El sentido de enterrar una “raspa”, aunque sea de sardina, para dejar libre a la carne, no deja de tener su gracia. La Iglesia no sólo nos da una recomendación para contemplar cómo se operó nuestra salvación, sino que, precisamente, nos está pidiendo atención para que contemplemos hasta qué punto Dios está dispuesto a dar importancia a la carne. La segunda persona de la Trinidad se encarnó, y vivió con su carne, no despreciándola, sino dándole su verdadera plenitud: santificándola. A nosotros también se nos ha dado el poder santificar nuestra carne mortal, con nuestra propia vida, y a ejemplo de Cristo. Él nos cuenta su propia historia: “El Hijo del hombre tiene que padecer mucho, ser desechado por los ancianos, sumos sacerdotes y escribas, ser ejecutado y resucitar al tercer día”. Después de haber convivido unos pocos años con Jesús, sus discípulos parecen haberse escandalizado con estas palabras. Siguen confiando en sus propios modelos (esas “sardinas” que sólo les hablan de muerte), y son incapaces de descubrir qué significa “resucitar al tercer día”, es decir, que Cristo ame la carne (la tuya y la mía) hasta el punto de glorificarla para siempre.

El hijo de Dios nos da la respuesta a cómo vivir nuestras jornadas que, en tantas ocasiones, parecen ser tan anodinas: “El que quiera seguirme, que se niegue a sí mismo, cargue con su cruz cada día y se venga conmigo”. Ir con el Señor, ahora que ya ha comenzado la Cuaresma, es una oportunidad única. Seguir sus pasos hasta Jerusalén es también ponernos en camino con Él. Detrás de cada una de sus palabras y gestos encontraremos que, la cruz de la que tanto nos quejamos, la lleva Él mismo.

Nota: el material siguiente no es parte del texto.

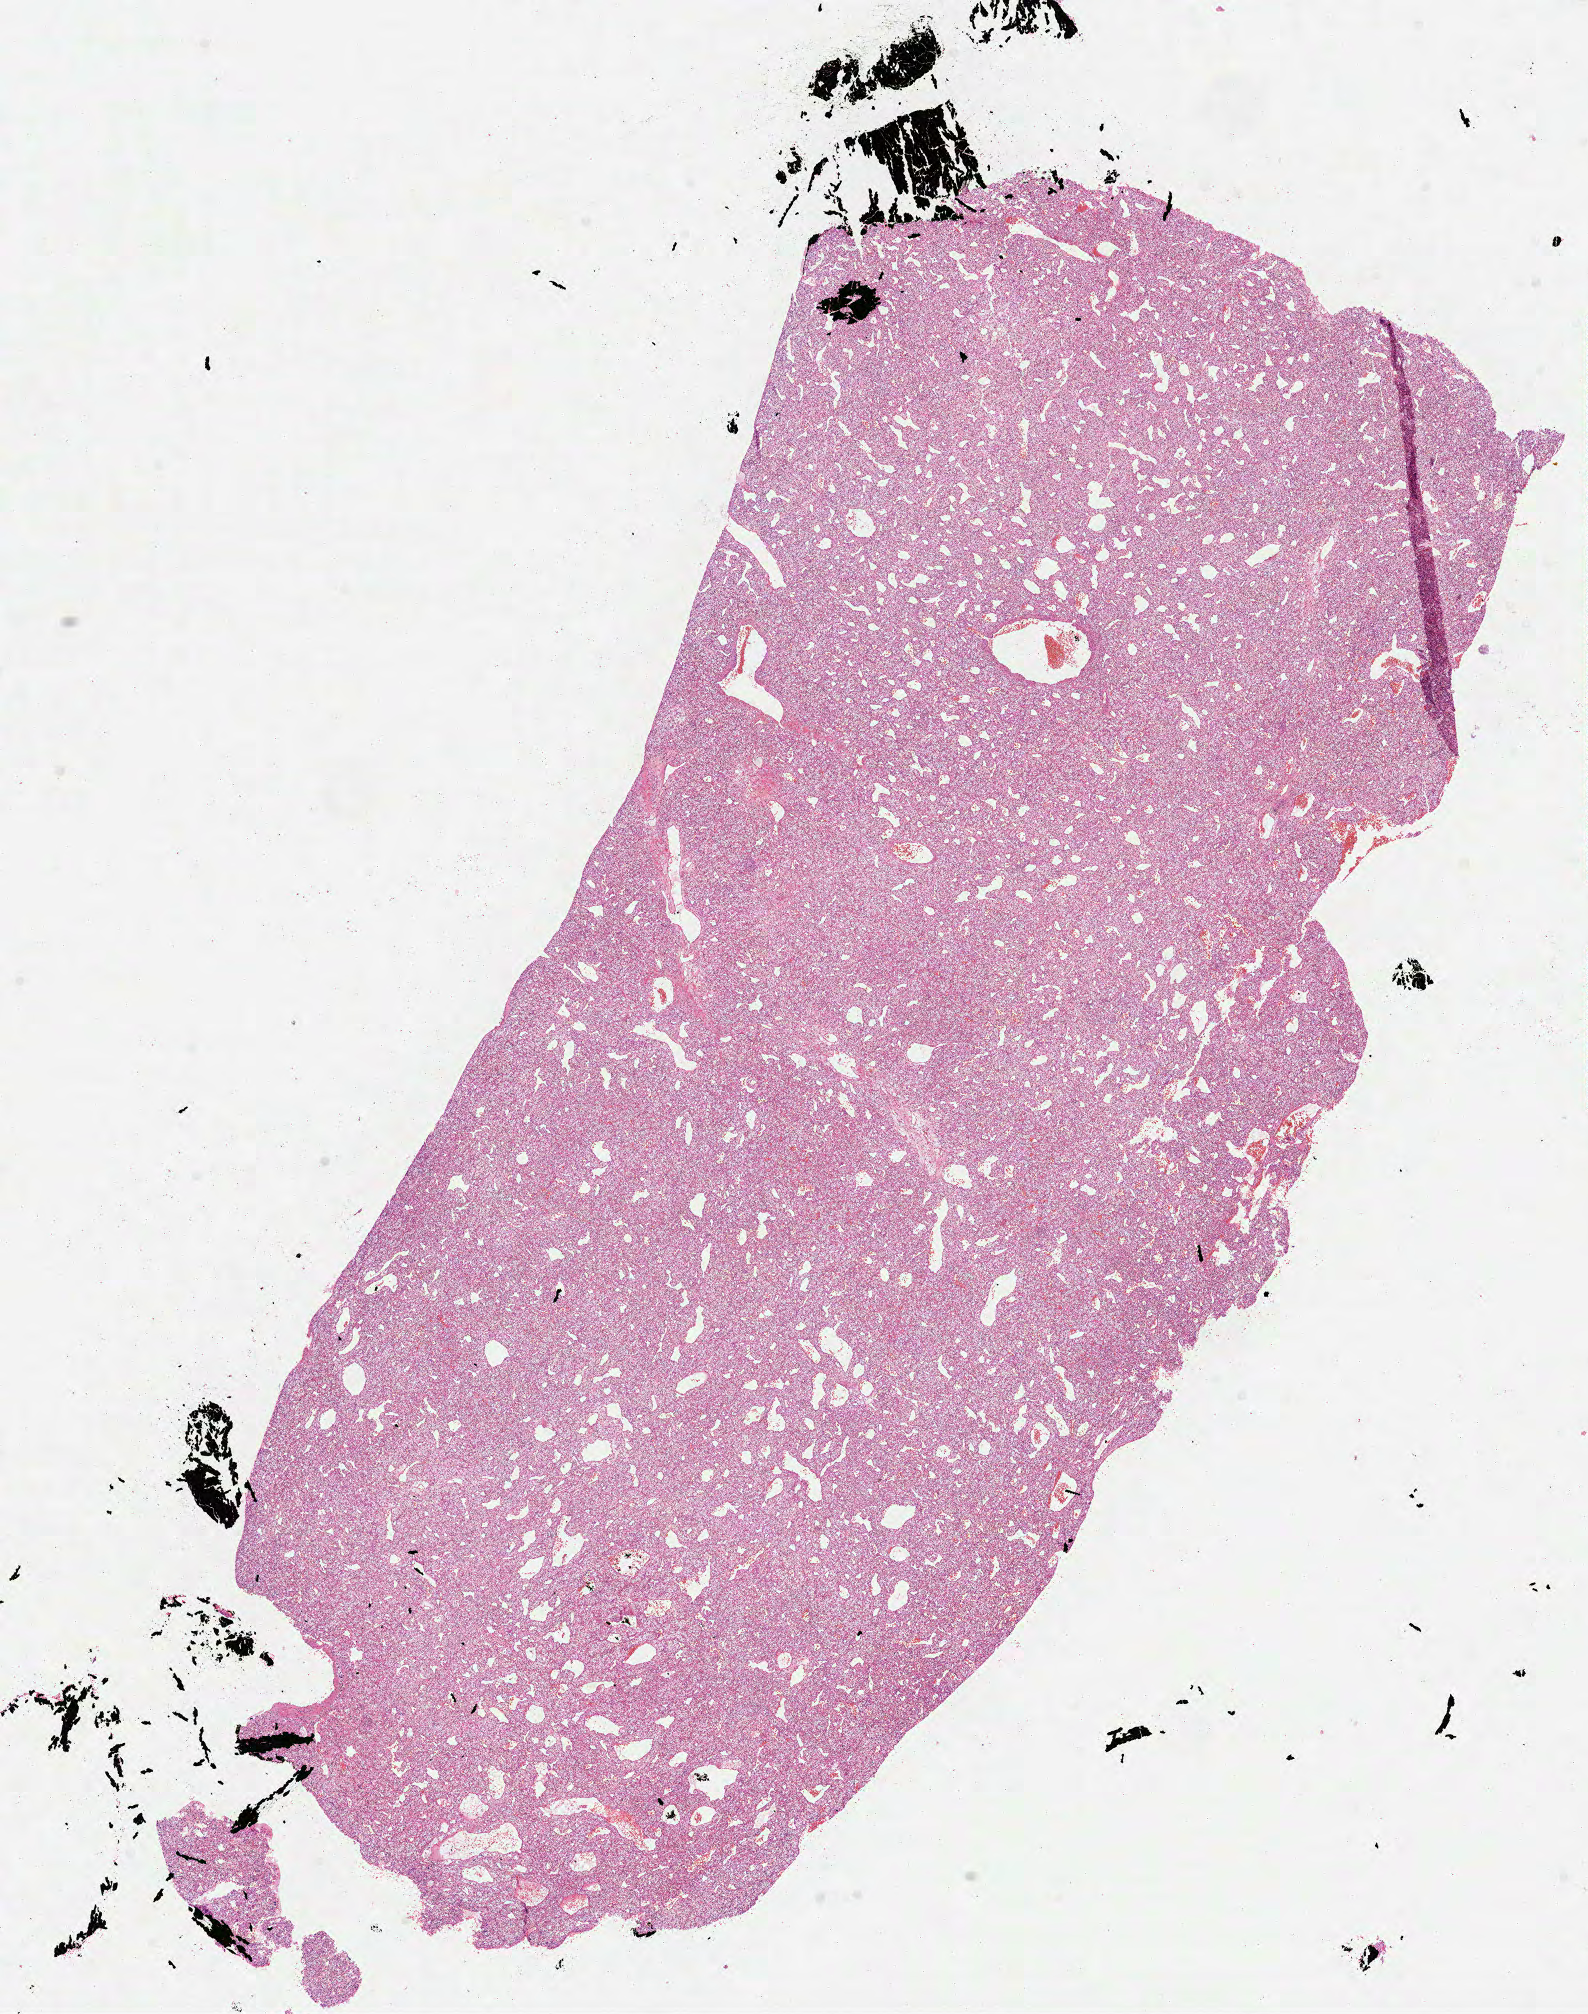
Hematoxylin and eosin (H&E) stained whole-slide image, a low-resolution overview of the entire scanned area, about 12.8 x 16.2 mm (acquisition: 40x scan), formalin-fixed paraffin-embedded (FFPE) diagnostic section, sample: primary tumour, kidney. Male patient; age at initial diagnosis 75 years. Histologic grade: G2 (moderately differentiated).
• AJCC pathologic stage: I
• histologic diagnosis: Clear cell adenocarcinoma, NOS
• laterality: right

El miedo dará paso a la adoración y al recogimiento, y cualquier penitencia que hagamos (ese sacrificio por no murmurar, esa sonrisa ante el impertinente, esa disposición por ayudar con prontitud…), nos pondrá ante el misterio de Dios hecho carne.

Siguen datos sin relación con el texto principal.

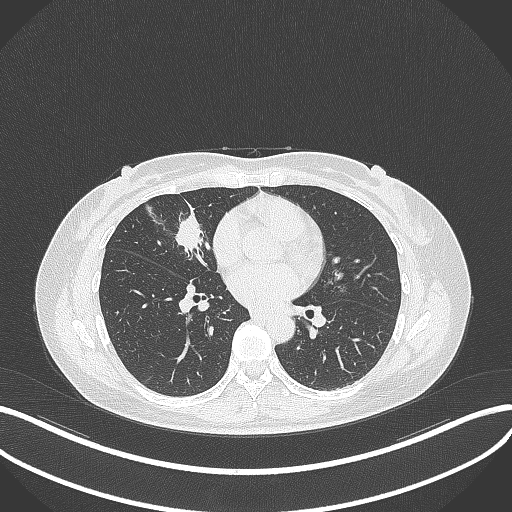
Chest CT, one axial slice. Position 138 of 284 along the scan axis. Reconstruction kernel B70f. Lung window (W 1500 / L -600 HU). 1 mm slice thickness. 512 × 512 image matrix, field of view 400 × 400 mm. Patient: female, 43 years. Case-level facts recorded for this patient, not image findings: clinical TNM (as recorded): T1c N3 M1.
Outlined on this slice (bounding box drawn by a radiologist):
- lung tumour (recorded histology: adenocarcinoma): bounding box <175,209,208,261> (left, top, right, bottom; pixels)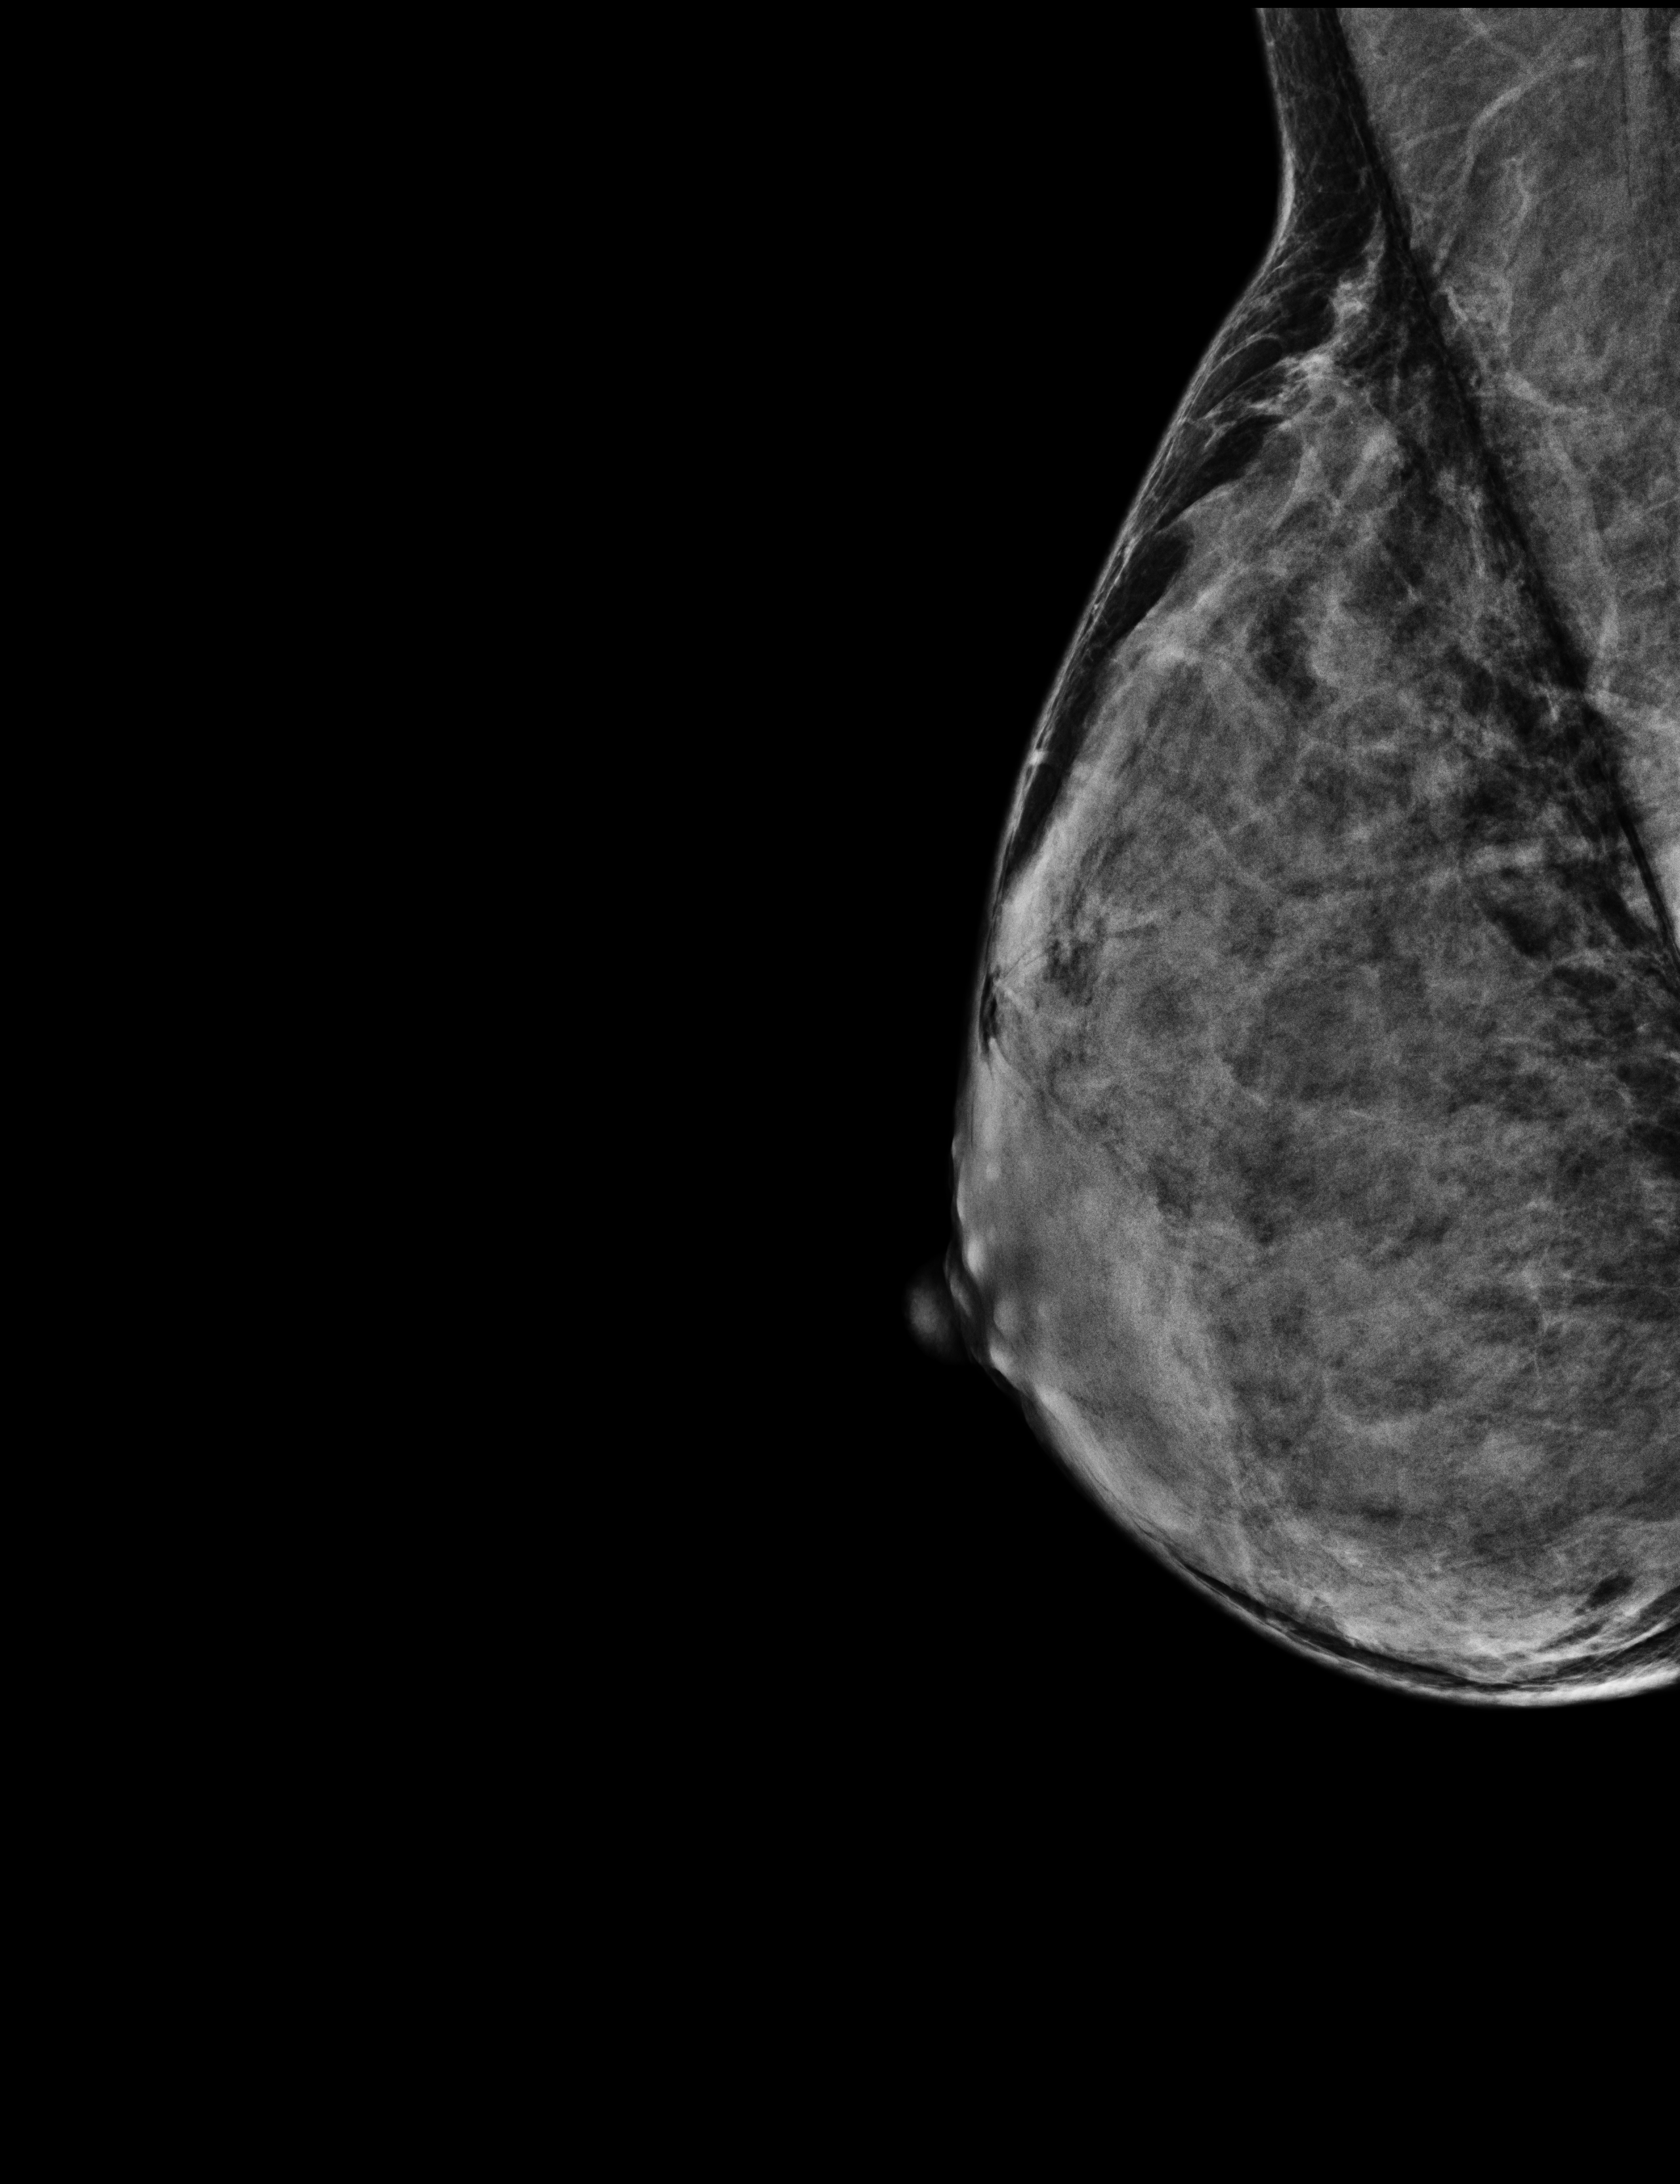
Annual screening mammography examination, compressed breast thickness 35 mm, system: Selenia Dimensions.
Image type: full-field digital mammogram. Breast: right. Projection: mediolateral oblique (MLO) view.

“¿De qué le sirve a uno ganar el mundo entero si se pierde o se perjudica a sí mismo?”. ¡Vamos a ganar almas para Dios! Aunque nos encontremos cansados, no podemos rendir nuestra voluntad por culpa de una triste sardina. La gente, con nombres y apellidos, esperan que les demos, con nuestro ejemplo, un testimonio de la verdad. María lo hizo también. Y en la carne desnuda de un Dios hecho hombre, contempló la salvación que, silenciosamente, se iba operando en su interior hasta permanecer junto a la Cruz de su Hijo… que es también la de cada uno de nosotros.